出かける前には、ハグとキスすること。寝る前には、おやすみなさいと共に、「愛しています」ということ。この二つ。》
《そう、死ぬ直前までこのルールは守られて、私は秋史にチュッてしていた。
寝る前の「愛してます」も続けられた。入院していて会えない時は、メールやラインで。でも「愛しています、おやすみなさい」が省略されて、「あいてま、なさい」となってはいたけれど。》
「夫婦、ハグ、キス、あいてま、なさい」
ナナハグするとハグしたほうも、ハグされたほうもオキシトシンが分泌される。すると安心感が広がり、愛情や信頼の気持ちが強くなって、それが幸福感をもたらす。
「コロナ禍で人との距離が遠くなってしまったけれど、やはり会って触れて、温もりを感じる時間は大切だと思うんです。ご夫婦や恋人同士だけでなく、お子さんを1日1回、ギュッと抱きしめてあげるとか。介護するお父さんお母さんに対してもそうですよね。家族がいなかったら、ワンコでもネコちゃんでもいいと思います。7秒ってけっこう長いから、1日に1秒ずつ延ばしていくといいですよ」
7秒間で体温が伝わり、その体温にのせて相手との間になにかが循環する。山村さんが描いた温もりの「7秒チャージ」だ。

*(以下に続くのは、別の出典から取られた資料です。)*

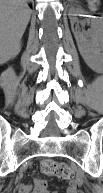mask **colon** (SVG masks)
Wrapping results in <instances>:
<instances>
[{"mask_svg": "<svg viewBox=\"0 0 103 193\" xmlns=\"http://www.w3.org/2000/svg\"><path fill=\"white\" fill-rule=\"evenodd\" d=\"M44 174L55 176L61 180H70L74 176V170L66 163L57 162L53 159H45L41 164Z\"/></svg>", "mask_w": 103, "mask_h": 193, "instance_id": "5ec220e1", "label": "colon"}]
</instances>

相手がテレたり面倒くさがったりしたら、「これは実験だから」と説得してでも試してみてと山村さんは微笑む。
「当たり前の奇跡」
藤原紀香さんが推薦文に「愛する人と一緒にいられる“当たり前の奇跡”を、大切にしたいと思える1冊です」と書いている。
“ナナハグ”しようと思えばできる相手がいることも、“当たり前の奇跡”と知るときが来るかもしれないのだ。
「本を読んで、温かい気持ちになったと言ってもらったんですが、とてもうれしかったです。友人で脚本家の大石静さんに『大切な人と別れることが、人間の宿命だから』という言葉をかけてもらったんですね。そう思うと、改めて、大切な人との1秒1秒が、どれだけかけがえのない時間であるかを実感しますよね」
最愛の夫と過ごした36年半を赤裸々に記した『7秒間のハグ』。山村さんは、著書を通して仲間とは、愛とは、そして生きるとは…今を懸命に生きる人すべてに優しく語りかける。
<つづく>
プロフィール
山村美智(やまむら・みち)さん
1956年三重県生まれ。津田塾大学卒業後、フジテレビジョン入社。お笑いバラエティ番組『オレたちひょうきん族』の初代ひょうきんアナウンサーなどで活躍。1984年、宅間秋史さんと社内結婚。1985年に退職して女優業を本格化。最新作は2022年公開予定の映画『今はちょっと、ついてないだけ』。2021年10月、初の著書『7秒間のハグ』(幻冬舎)を出版。